Hukuk Bölümü         2013/1115 E.  ,  2013/1299 K.
"İçtihat Metni"Adalet Bakanlığı Bilgi İşlem Dairesi Başkanlığınca hazırlanmıştır. İzinsiz olarak kopyalanması ve dağıtılması hukuki sorumluluk gerektirir.

Davacılar : 1- M.O., 2- M.T., 3- İ.T., 4- E.B., 5- B.M., 6- T.Ö., 7- Z.B.

Vekili        : Av. A.A.

Davalılar  : 1.Tarsus Belediye Başkanlığı

Vekili       : Av. E.S.S.

                  2. Mersin İl Özel İdaresi

Vekili       : Av. B.D.

O L A Y  : Davacılar vekili dava dilekçesinde;  müvekkillerinin dava konusu 3383 Ada 1 parselde kayıtlı taşınmazın hissedarları olduğunu, dava konusu taşınmazın imar planında  “Ortaokul Alanı” olarak ayrıldığını,  davacıların taşınmazına fiilen el atıldığını, davacıların kullanım hakkının imar düzenlemesi nedeni ile kısıtlandığını ve bu nedenle zarar gördüklerini belirterek; fazlaya ilişkin hakları saklı kalmak kaydı ile 10.000 TL bedelin,  taşınmazın Ortaokul Alanı olarak tahsisi edildiği 1990 tarihinden itibaren işleyecek kamu alacakları için öngörülen en yüksek faizi ile birlikte davalılardan alınarak davacılara verilmesi istemi ile adli yargı yerinde dava açmıştır.

Davalılar Tarsus Belediye Başkanlığı vekili ile Mersin İl Özel İdaresi vekili süresi içerisinde verdikleri cevap dilekçelerinde özetle; görev itirazında bulunmuşlardır.

Tarsus 3. Asliye Hukuk Mahkemesi: 19.03.2013 gün ve 2012/515 esas sayılı kararı ile görev itirazının reddine karar vermiştir.

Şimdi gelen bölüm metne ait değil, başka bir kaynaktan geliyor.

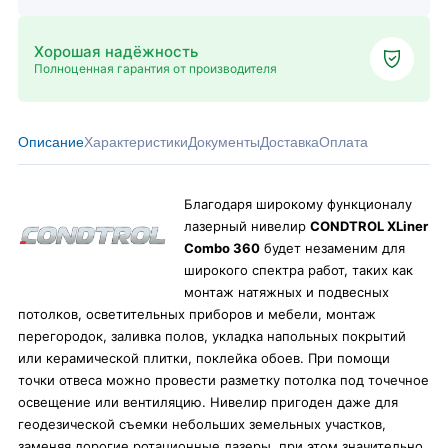
Хорошая надёжность
Полноценная гарантия от производителя
Описание
Характеристики
Документы
Доставка
Оплата
Благодаря широкому функционалу
лазерный нивелир
CONDTROL XLiner
Combo 360
будет незаменим для
широкого спектра работ, таких как
монтаж натяжных и подвесных
потолков, осветительных приборов и мебели, монтаж
перегородок, заливка полов, укладка напольных покрытий
или керамической плитки, поклейка обоев. При помощи
точки отвеса можно провести разметку потолка под точечное
освещение или вентиляцию. Нивелир пригоден даже для
геодезической съемки небольших земельных участков,
заменяя дорогие ротационные лазеры, при этом значительно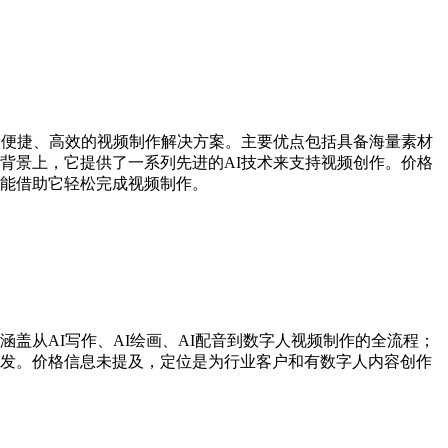
了便捷、高效的视频制作解决方案。主要优点包括具备海量素材
背景上，它提供了一系列先进的AI技术来支持视频创作。价格
能借助它轻松完成视频制作。
盖从AI写作、AI绘画、AI配音到数字人视频制作的全流程；
发。价格信息未提及，定位是为行业客户和有数字人内容创作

Davalılar Tarsus Belediye Başkanlığı vekili ile Mersin İl Özel İdaresi vekilinin idari yargı yararına olumlu görev uyuşmazlığı çıkartılması yolunda verdikleri dilekçeler üzerine  dava dosyasının onaylı bir örneği Danıştay Başsavcılığı’na gönderilmiştir.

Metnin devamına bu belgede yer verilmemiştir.